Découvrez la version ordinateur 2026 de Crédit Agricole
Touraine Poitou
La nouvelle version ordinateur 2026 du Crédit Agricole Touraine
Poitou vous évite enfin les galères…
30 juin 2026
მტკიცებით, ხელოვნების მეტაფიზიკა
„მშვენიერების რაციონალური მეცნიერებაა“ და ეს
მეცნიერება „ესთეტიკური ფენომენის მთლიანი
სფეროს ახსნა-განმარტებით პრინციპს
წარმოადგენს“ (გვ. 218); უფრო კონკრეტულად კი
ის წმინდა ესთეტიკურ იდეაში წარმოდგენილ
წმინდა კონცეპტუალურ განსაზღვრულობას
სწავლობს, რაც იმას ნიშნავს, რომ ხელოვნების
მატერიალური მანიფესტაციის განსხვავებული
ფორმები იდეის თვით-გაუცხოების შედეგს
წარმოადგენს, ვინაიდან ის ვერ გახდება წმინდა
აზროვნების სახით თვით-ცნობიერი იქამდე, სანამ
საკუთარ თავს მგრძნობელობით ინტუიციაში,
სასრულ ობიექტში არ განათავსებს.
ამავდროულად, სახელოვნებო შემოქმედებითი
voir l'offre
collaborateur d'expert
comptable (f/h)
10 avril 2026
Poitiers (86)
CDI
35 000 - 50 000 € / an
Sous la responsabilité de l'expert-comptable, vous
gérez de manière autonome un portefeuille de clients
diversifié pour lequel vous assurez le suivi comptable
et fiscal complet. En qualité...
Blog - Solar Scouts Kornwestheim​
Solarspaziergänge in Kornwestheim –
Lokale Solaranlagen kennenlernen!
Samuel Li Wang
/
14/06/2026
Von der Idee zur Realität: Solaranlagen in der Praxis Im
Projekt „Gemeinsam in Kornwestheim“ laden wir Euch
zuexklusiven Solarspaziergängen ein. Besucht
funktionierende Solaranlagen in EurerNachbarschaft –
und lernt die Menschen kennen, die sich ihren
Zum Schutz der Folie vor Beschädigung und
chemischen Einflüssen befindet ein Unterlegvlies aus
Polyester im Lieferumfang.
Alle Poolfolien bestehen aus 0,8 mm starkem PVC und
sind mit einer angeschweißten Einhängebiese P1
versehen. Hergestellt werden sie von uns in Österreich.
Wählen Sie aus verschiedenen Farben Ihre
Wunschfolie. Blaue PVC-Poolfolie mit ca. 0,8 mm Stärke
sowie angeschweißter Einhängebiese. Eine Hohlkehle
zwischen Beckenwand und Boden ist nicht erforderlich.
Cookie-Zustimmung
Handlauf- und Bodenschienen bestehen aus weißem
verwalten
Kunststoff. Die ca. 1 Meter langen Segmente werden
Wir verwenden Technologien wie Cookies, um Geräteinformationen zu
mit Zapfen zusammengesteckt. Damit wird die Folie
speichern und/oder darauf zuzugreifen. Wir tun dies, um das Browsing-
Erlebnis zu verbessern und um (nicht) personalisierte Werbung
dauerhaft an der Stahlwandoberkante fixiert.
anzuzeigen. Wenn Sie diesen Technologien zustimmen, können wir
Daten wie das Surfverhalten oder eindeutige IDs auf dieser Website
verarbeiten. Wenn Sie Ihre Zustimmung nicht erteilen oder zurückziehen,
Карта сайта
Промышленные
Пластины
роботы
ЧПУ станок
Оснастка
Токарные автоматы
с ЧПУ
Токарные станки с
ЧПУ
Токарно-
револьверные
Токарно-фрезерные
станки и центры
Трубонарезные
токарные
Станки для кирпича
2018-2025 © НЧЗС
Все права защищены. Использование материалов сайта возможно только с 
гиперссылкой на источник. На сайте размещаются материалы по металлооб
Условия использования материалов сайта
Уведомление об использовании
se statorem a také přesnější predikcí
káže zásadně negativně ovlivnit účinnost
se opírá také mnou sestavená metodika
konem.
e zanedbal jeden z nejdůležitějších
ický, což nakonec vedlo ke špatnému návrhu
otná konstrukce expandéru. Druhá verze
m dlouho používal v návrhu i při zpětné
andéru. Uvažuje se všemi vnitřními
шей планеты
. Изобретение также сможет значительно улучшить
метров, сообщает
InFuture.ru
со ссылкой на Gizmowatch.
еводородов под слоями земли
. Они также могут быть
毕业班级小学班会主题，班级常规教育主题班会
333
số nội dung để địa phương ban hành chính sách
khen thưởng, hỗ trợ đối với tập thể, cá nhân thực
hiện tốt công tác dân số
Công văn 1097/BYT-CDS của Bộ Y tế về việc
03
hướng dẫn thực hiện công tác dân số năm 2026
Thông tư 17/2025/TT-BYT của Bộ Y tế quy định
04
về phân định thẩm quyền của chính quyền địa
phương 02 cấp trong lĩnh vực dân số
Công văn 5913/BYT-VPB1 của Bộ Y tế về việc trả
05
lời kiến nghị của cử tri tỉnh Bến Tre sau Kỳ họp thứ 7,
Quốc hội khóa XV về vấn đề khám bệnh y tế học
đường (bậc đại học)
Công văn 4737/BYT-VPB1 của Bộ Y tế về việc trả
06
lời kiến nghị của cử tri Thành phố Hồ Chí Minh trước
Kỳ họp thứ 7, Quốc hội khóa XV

→ **待办任务**
在上述记录中查找包含字符串“oder”的所有行，并逐行完整抄录。匹配时区分大小写。

→ **答复**
speichern und/oder darauf zuzugreifen. Wir tun dies, um das Browsing-
Daten wie das Surfverhalten oder eindeutige IDs auf dieser Website
verarbeiten. Wenn Sie Ihre Zustimmung nicht erteilen oder zurückziehen,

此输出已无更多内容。